Task details:
From the data below, return the exact lines starting at the line containing "因的則是慢性咽炎、化膿性副鼻腔炎、鼻涕" and ending at the line containing "果腐爛的味道），以及氨臭味。", both included, and nothing else.

Data excerpts:
***

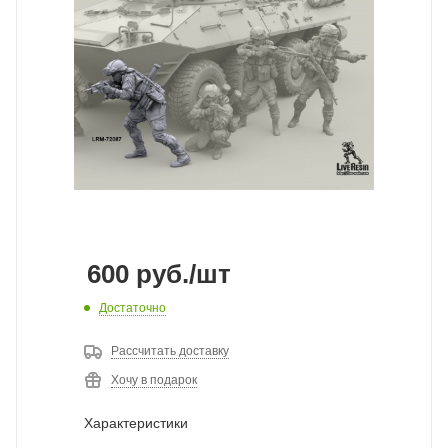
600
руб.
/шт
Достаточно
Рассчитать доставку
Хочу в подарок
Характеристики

***

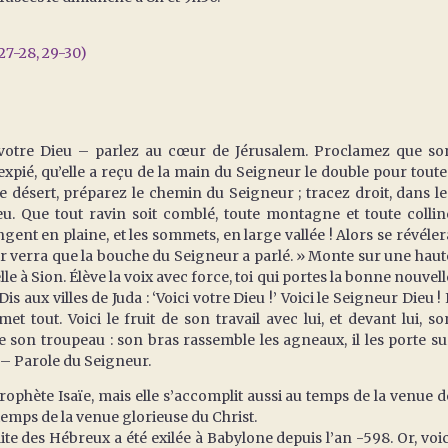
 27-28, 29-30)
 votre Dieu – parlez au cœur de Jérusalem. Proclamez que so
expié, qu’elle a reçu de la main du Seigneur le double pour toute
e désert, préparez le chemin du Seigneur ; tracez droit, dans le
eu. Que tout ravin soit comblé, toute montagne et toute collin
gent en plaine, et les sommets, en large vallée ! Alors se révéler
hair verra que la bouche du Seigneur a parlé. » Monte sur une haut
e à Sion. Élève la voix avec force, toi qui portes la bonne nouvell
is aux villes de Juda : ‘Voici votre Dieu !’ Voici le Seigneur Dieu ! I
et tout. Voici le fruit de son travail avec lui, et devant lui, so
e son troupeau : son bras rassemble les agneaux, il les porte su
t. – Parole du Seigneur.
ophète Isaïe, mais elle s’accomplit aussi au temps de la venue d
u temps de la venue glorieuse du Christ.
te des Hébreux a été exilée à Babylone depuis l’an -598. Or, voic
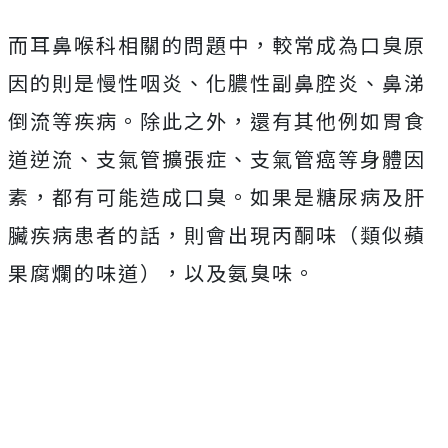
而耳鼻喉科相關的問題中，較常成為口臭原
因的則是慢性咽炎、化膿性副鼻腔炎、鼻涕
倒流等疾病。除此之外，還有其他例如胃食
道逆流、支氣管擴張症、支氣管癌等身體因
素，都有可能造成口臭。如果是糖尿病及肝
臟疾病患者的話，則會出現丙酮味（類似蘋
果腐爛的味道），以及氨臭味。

***

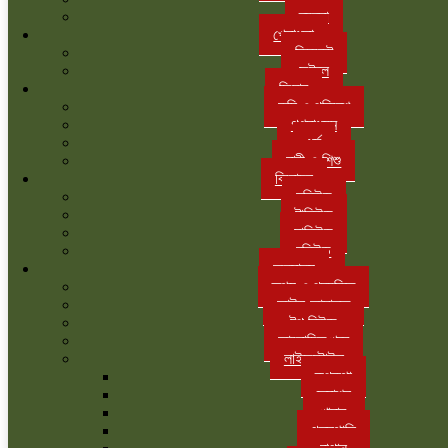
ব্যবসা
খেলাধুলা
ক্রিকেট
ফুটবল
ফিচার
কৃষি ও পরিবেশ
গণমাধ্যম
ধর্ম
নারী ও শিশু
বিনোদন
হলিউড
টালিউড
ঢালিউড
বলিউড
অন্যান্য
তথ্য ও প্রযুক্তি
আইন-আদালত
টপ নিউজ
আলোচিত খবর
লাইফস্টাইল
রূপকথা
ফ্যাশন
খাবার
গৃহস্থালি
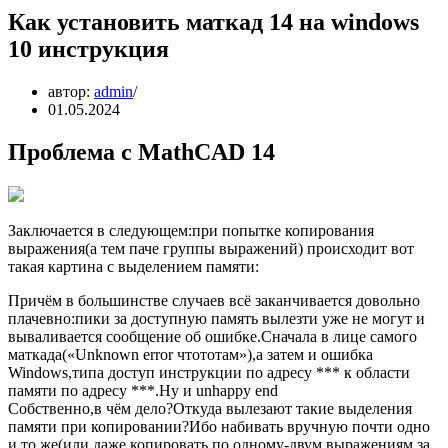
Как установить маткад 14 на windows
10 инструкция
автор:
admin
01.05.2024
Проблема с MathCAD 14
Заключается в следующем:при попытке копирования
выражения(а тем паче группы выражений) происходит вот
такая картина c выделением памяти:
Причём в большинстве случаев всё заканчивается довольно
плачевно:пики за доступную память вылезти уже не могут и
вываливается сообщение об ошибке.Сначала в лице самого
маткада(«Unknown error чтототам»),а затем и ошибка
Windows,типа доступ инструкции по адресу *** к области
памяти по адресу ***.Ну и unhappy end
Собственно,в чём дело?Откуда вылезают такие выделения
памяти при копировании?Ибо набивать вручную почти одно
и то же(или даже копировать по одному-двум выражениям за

***

Your response:
因的則是慢性咽炎、化膿性副鼻腔炎、鼻涕
倒流等疾病。除此之外，還有其他例如胃食
道逆流、支氣管擴張症、支氣管癌等身體因
素，都有可能造成口臭。如果是糖尿病及肝
臟疾病患者的話，則會出現丙酮味（類似蘋
果腐爛的味道），以及氨臭味。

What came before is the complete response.